Intervention de Jean-Félix Acquaviva

Réunion du jeudi 24 octobre 2019 à 14h30
Commission des lois constitutionnelles, de la législation et de l'administration générale de la république

Photo issue du site de l'Assemblée nationale ou de WikipediaJean-Félix Acquaviva :

Nous prenons acte de ce que les crédits de la mission « Immigration, asile et intégration » augmentent globalement de 162 millions d'euros, en hausse de 9,8 %.

Cette évolution est en partie le reflet de l'augmentation du nombre de personnes ayant obtenu l'asile dans notre pays. La France est en effet un pays de destination privilégié par les demandeurs originaires de certains pays en guerre ou ayant connu des conflits armés, mais aussi de pays d'Europe de l'Est considérés comme sûrs ; je pense en particulier à l'Albanie et à la Géorgie. Les chiffres parlent d'eux-mêmes : la France est confrontée à un niveau sans cesse croissant de demandes d'asile. Il a doublé en cinq ans.

Aussi les crédits de cette mission doivent-ils anticiper des mouvements migratoires qui s'intensifient en raison d'une situation géopolitique mondiale instable. Ainsi, la crise au Venezuela a entraîné le départ de 3,4 millions de personnes.

L'anticipation est indispensable si nous voulons être à la hauteur du droit d'asile. Malheureusement, cela n'avait pas été le cas dans l'élaboration de la loi de finances initiale pour 2019, pour laquelle le Gouvernement avait retenu une hypothèse particulièrement faible de progression de la demande d'asile : 0 % en 2019. Il semble que cela soit la même chose pour 2020.

La hausse du budget du programme « Immigration et Asile », d'à peine plus de 100 millions, n'est dès lors pas satisfaisante, et cela d'autant plus que l'expérience des précédents projets de loi de finances témoigne d'une sous-évaluation chronique de la demande d'asile.

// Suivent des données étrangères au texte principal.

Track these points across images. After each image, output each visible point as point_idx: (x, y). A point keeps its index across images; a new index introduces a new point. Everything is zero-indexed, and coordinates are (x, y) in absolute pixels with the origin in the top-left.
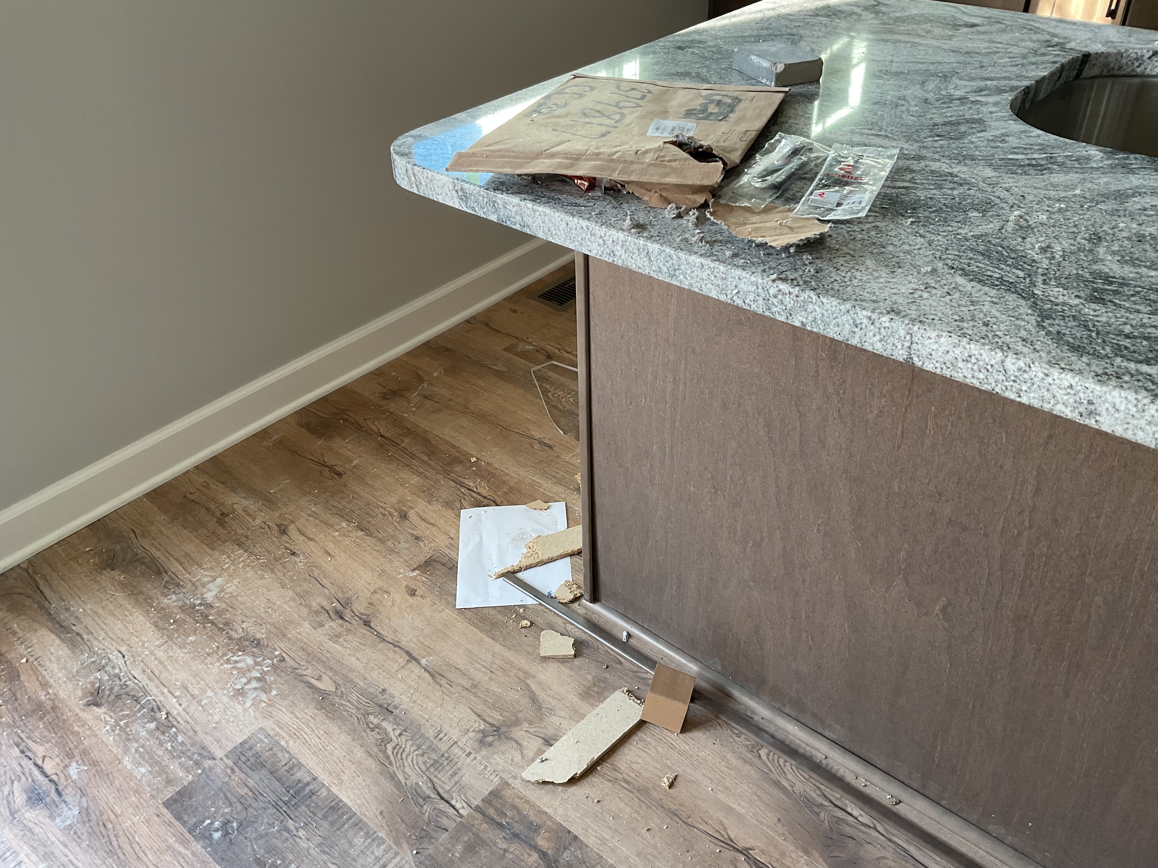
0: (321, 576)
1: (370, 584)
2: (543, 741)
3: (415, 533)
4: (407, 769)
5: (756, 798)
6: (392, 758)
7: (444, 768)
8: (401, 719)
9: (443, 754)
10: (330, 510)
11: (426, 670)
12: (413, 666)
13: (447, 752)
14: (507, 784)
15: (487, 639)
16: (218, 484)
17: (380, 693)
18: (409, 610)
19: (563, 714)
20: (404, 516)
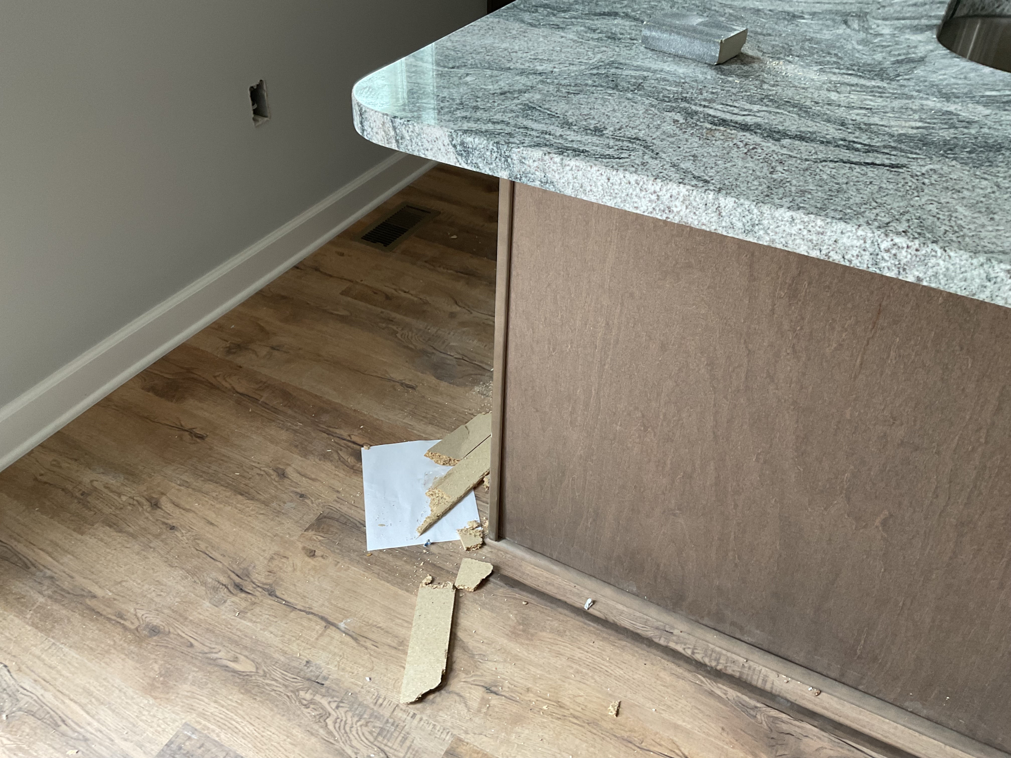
0: (209, 549)
1: (264, 551)
2: (484, 689)
3: (298, 490)
4: (355, 743)
5: (696, 711)
6: (336, 734)
7: (392, 734)
8: (333, 690)
9: (387, 720)
10: (201, 476)
11: (346, 634)
12: (331, 631)
13: (390, 717)
14: (461, 740)
15: (400, 592)
16: (70, 461)
17: (305, 666)
18: (312, 573)
19: (496, 658)
20: (282, 475)
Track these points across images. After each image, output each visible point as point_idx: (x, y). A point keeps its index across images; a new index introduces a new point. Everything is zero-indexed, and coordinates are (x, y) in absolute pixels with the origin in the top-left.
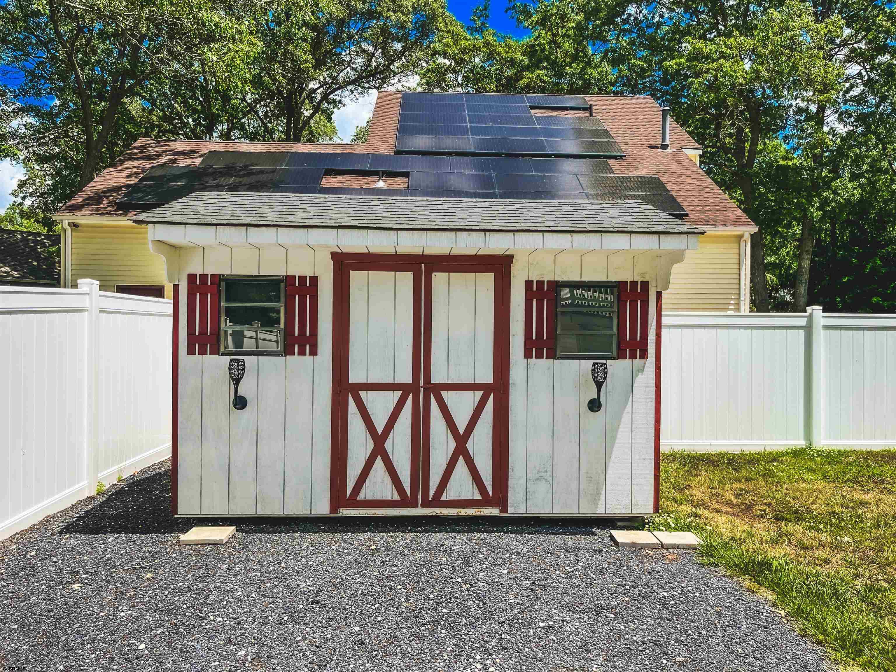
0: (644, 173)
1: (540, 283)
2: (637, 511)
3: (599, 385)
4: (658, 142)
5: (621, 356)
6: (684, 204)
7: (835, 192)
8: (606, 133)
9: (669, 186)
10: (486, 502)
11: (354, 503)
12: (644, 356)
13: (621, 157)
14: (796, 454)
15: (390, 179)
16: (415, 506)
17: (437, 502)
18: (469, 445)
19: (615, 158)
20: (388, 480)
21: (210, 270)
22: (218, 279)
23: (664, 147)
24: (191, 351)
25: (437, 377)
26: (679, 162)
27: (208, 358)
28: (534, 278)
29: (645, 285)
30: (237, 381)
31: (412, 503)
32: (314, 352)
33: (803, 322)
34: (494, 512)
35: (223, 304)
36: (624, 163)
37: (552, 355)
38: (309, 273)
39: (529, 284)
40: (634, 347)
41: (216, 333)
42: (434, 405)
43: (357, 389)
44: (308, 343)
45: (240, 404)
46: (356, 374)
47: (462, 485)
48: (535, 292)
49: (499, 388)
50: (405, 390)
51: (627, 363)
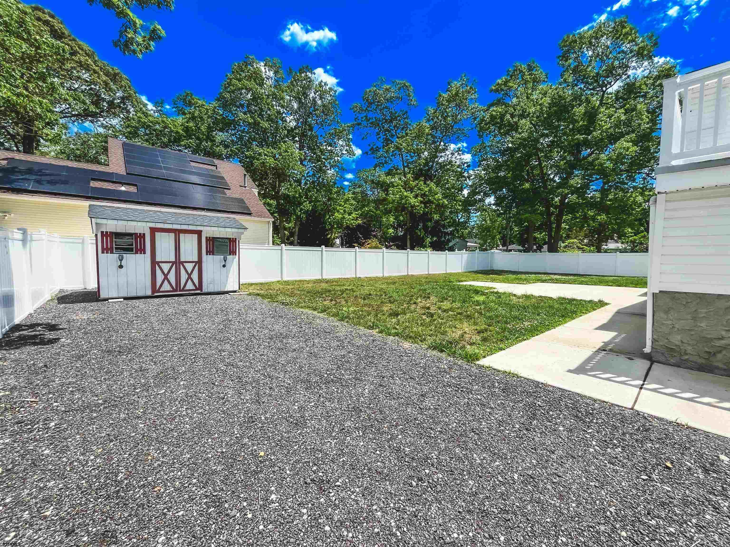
0: (237, 196)
1: (210, 237)
2: (235, 289)
3: (225, 261)
4: (243, 184)
5: (230, 254)
6: (251, 209)
7: (304, 207)
8: (223, 178)
9: (246, 202)
10: (197, 289)
11: (159, 291)
12: (236, 255)
13: (229, 189)
14: (278, 282)
15: (128, 187)
16: (177, 291)
17: (183, 290)
18: (192, 276)
19: (227, 189)
20: (169, 286)
21: (108, 230)
22: (112, 233)
23: (246, 187)
24: (103, 252)
25: (182, 259)
26: (250, 193)
27: (109, 254)
28: (208, 236)
29: (236, 239)
30: (121, 260)
31: (176, 291)
32: (145, 253)
33: (280, 248)
34: (199, 292)
35: (114, 240)
36: (231, 191)
37: (213, 254)
38: (142, 232)
39: (206, 238)
40: (233, 252)
41: (112, 248)
42: (181, 267)
43: (158, 263)
44: (143, 251)
45: (121, 267)
46: (158, 259)
47: (190, 286)
48: (208, 239)
49: (199, 263)
50: (173, 263)
51: (231, 256)
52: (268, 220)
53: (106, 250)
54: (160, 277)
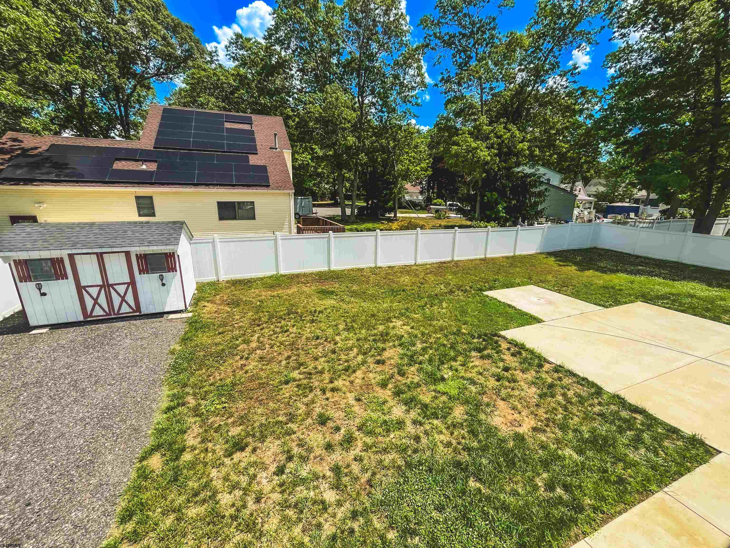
1: (140, 255)
2: (180, 309)
3: (162, 279)
5: (169, 271)
10: (134, 311)
11: (91, 316)
12: (176, 271)
15: (149, 164)
16: (112, 315)
17: (118, 313)
18: (126, 299)
20: (101, 310)
21: (22, 258)
22: (26, 261)
23: (276, 149)
24: (21, 282)
25: (111, 282)
27: (28, 283)
28: (138, 253)
29: (174, 253)
30: (40, 289)
31: (110, 314)
32: (67, 278)
34: (138, 314)
35: (29, 267)
37: (148, 273)
38: (59, 256)
39: (137, 255)
40: (173, 269)
41: (29, 276)
42: (111, 289)
43: (84, 287)
44: (65, 276)
45: (44, 294)
46: (83, 284)
47: (125, 309)
48: (139, 257)
49: (132, 283)
50: (101, 287)
51: (171, 273)
52: (289, 191)
53: (24, 279)
54: (89, 303)
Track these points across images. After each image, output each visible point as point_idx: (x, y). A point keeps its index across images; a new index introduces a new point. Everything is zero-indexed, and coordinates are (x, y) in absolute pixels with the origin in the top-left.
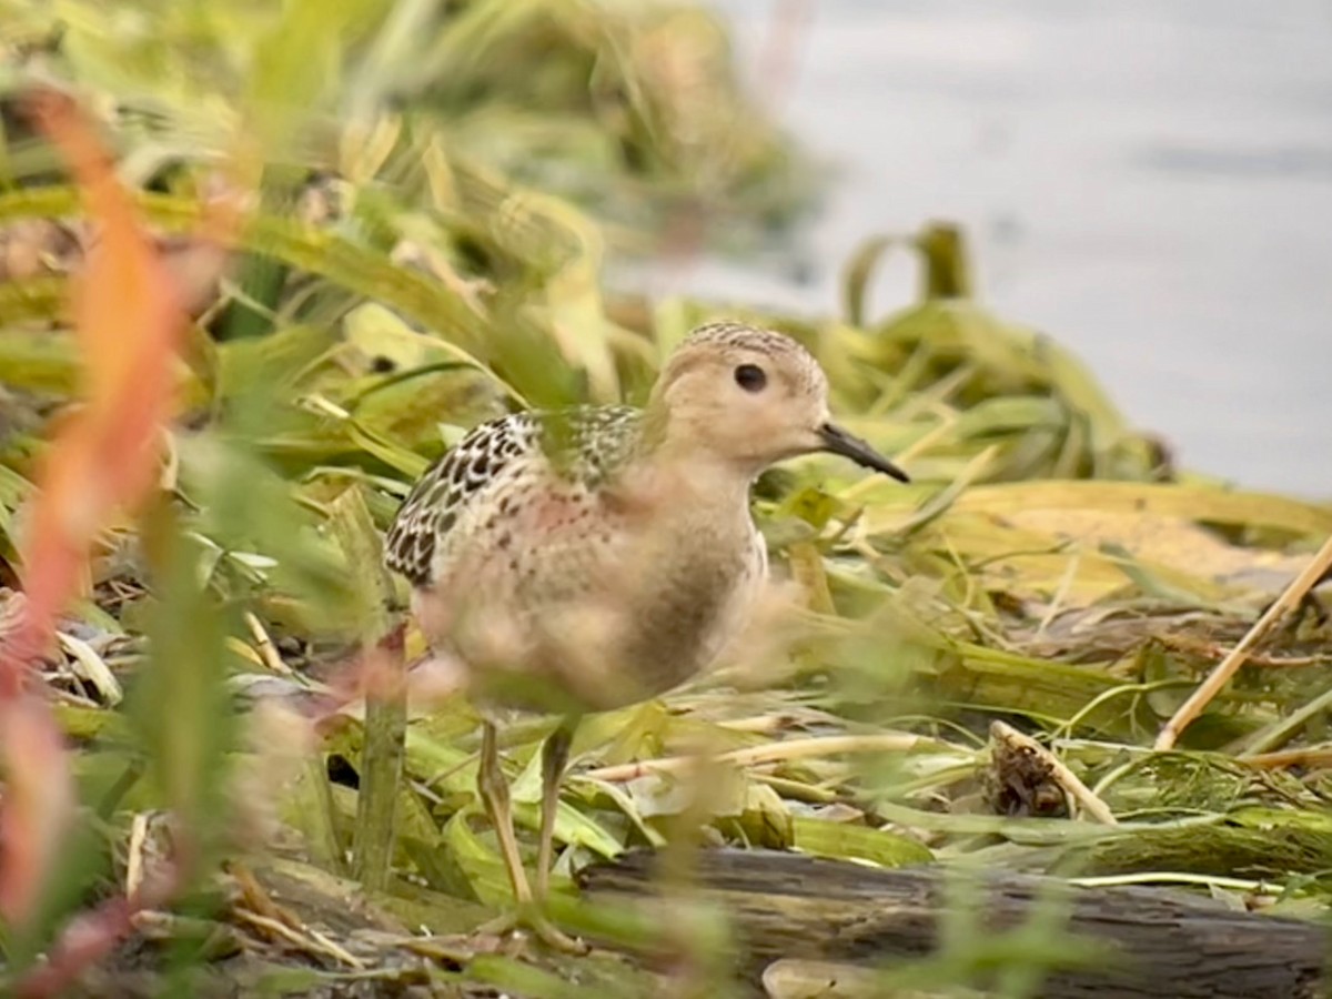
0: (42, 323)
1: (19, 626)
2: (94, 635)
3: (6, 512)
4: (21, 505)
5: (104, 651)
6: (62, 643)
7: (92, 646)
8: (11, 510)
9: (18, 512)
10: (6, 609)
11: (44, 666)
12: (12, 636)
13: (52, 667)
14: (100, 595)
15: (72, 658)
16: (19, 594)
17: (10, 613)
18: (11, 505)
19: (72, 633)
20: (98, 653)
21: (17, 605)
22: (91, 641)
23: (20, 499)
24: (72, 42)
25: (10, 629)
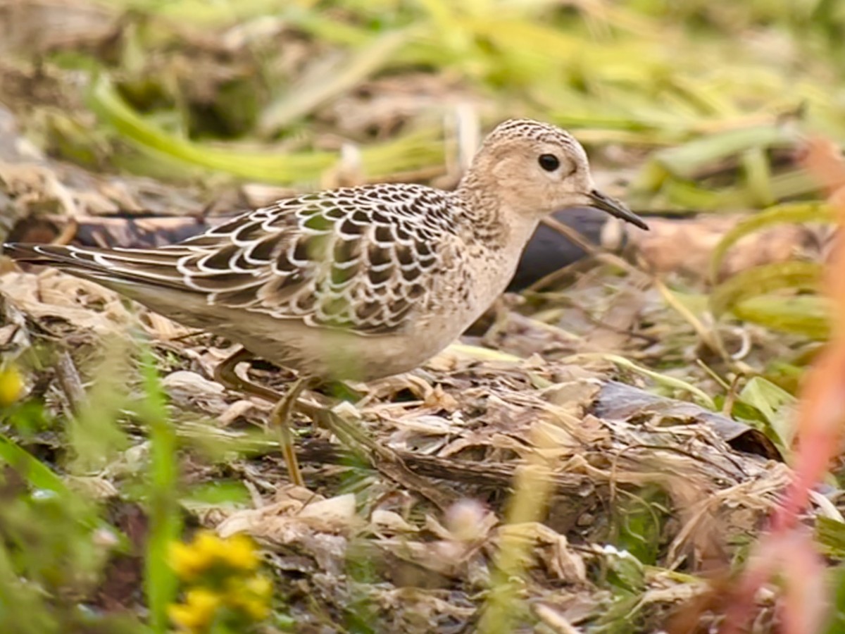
0: (793, 290)
1: (782, 484)
2: (830, 491)
3: (771, 411)
4: (782, 407)
5: (836, 501)
6: (810, 496)
7: (828, 498)
8: (775, 410)
9: (780, 411)
10: (773, 473)
11: (798, 510)
12: (777, 491)
13: (803, 511)
14: (833, 465)
15: (816, 506)
16: (782, 464)
17: (776, 476)
18: (775, 407)
19: (816, 490)
20: (832, 502)
21: (781, 471)
22: (828, 495)
23: (781, 403)
24: (812, 111)
25: (777, 486)
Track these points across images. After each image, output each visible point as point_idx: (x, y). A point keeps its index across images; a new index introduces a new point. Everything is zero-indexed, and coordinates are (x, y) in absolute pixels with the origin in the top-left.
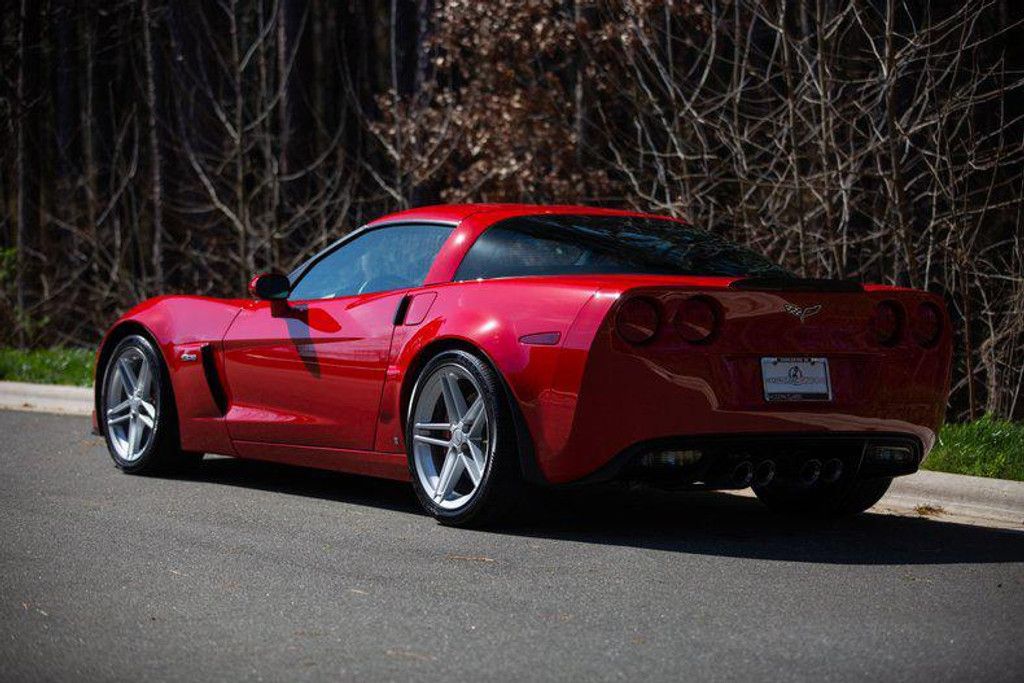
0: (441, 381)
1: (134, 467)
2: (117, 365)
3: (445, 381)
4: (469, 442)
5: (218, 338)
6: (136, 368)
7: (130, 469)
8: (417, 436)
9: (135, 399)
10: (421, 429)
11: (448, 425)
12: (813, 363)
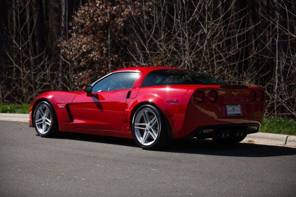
0: (143, 113)
1: (45, 135)
2: (38, 109)
3: (144, 113)
4: (151, 128)
5: (70, 102)
6: (44, 110)
7: (43, 136)
8: (135, 127)
9: (44, 118)
10: (136, 125)
11: (145, 124)
12: (237, 106)
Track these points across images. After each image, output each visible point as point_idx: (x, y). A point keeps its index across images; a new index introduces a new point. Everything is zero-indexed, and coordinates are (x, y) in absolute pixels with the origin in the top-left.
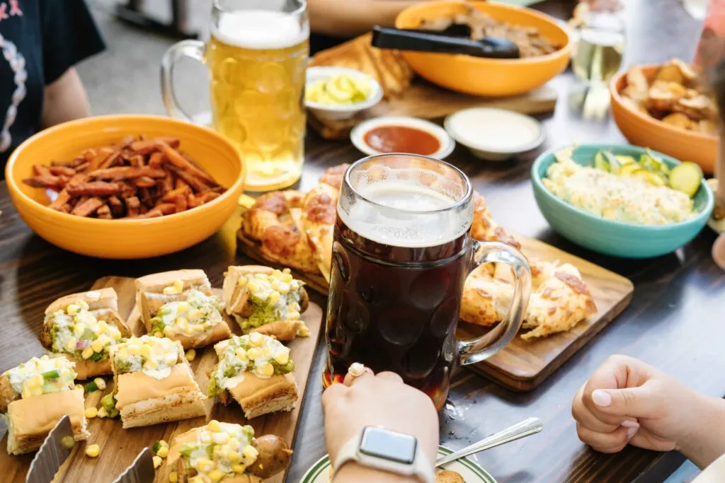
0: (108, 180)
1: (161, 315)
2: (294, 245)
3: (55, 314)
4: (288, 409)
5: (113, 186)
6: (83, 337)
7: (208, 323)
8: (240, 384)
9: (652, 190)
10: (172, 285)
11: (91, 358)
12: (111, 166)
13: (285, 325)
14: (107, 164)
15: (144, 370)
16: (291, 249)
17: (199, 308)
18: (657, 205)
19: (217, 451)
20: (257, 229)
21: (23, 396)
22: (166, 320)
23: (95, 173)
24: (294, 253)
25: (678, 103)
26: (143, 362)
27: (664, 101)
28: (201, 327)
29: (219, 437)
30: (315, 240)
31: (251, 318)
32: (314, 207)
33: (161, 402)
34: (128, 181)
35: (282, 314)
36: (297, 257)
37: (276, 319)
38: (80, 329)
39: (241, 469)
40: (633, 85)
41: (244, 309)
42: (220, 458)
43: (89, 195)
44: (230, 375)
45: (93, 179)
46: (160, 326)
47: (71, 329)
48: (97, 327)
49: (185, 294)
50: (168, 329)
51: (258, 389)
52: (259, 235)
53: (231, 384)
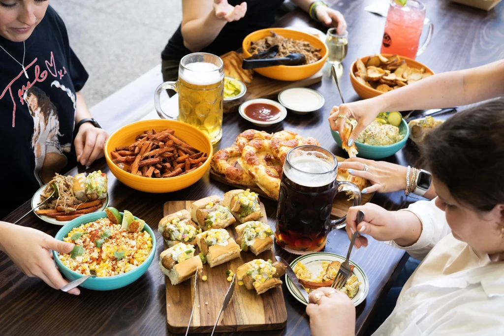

Cela conduit à des tensions que certains prennent pour prétexte afin de renoncer à notre politique d'accueil, en brouillant à dessein les différences entre migrants et réfugiés, sans distinction des causes : immigrations économiques, contraintes sécuritaires ou, plus encore demain, contraintes climatiques.

En réalité, la politique d'asile de la France est devenue un instrument de sa politique migratoire, et l'application systématique du règlement de Dublin en est un exemple flagrant. Il devient un instrument de la dépense publique, notamment, au titre de l'allocation pour demandeurs d'asile.

Ainsi, nous serions sommés d'infléchir certaines politiques publiques pour rendre la France moins attractive et réduire le nombre d'étrangers qui arrivent dans notre pays, quelle qu'en soit la cause. Mais la réalité de l'immigration se situe au-delà de la simple hausse du nombre des demandeurs d'asile.

Aussi devons-nous nous interroger collectivement sur ce que nous sommes, sur l'idée que nous nous faisons de notre pacte social. Ériger des murs sur la base de dispositifs plus contraignants encore que ceux qui existent aujourd'hui n'est pas la solution. Car rappelons-le, si la France est le deuxième pays européen d'accueil des demandeurs d'asile derrière l'Allemagne et devant la Grèce, lorsque l'on rapporte le nombre de demandes d'asile au nombre d'habitants, la France ne se place plus qu'au onzième rang en Europe.

Malgré ces chiffres, la politique du « en même temps » appelle à plus d'humanité et de fermeté. Cela veut dire, par exemple, moins de rétention et mieux de rétention. Moins de rétention, parce que la France reste l'État membre de l'Union européenne qui enferme le plus, avec des délais de longue rétention qui augmentent. L'augmentation de la durée maximale de rétention, de quarante-cinq à quatre-vingt-dix jours, oblige le Gouvernement à améliorer les conditions de rétention.

Ainsi, le projet de loi de finances pour 2020 prévoit une hausse des dépenses d'investissement immobilier en matière de rétention de 20,7 millions en crédits de paiement et 480 places supplémentaires en centres de rétention administratifs. Des travaux sont également menés pour améliorer le cadre de vie au sein de ces centres, notamment à destination des familles.

Sur le papier, tout cela est encourageant, mais, dans la réalité, ces crédits sont insuffisants. Je rappelle que le Défenseur des droits et le Contrôleur général des lieux de privation de liberté ont rendu des avis très critiques concernant l'enfermement des enfants, et ont constaté de graves manquements dans la prise en charge sanitaire des personnes placées en rétention.

Le groupe Libertés et Territoires appelle à ce que les efforts budgétaires soient à la hauteur des défis imposés. C'est pour cette raison que nous ne voterons pas ces crédits.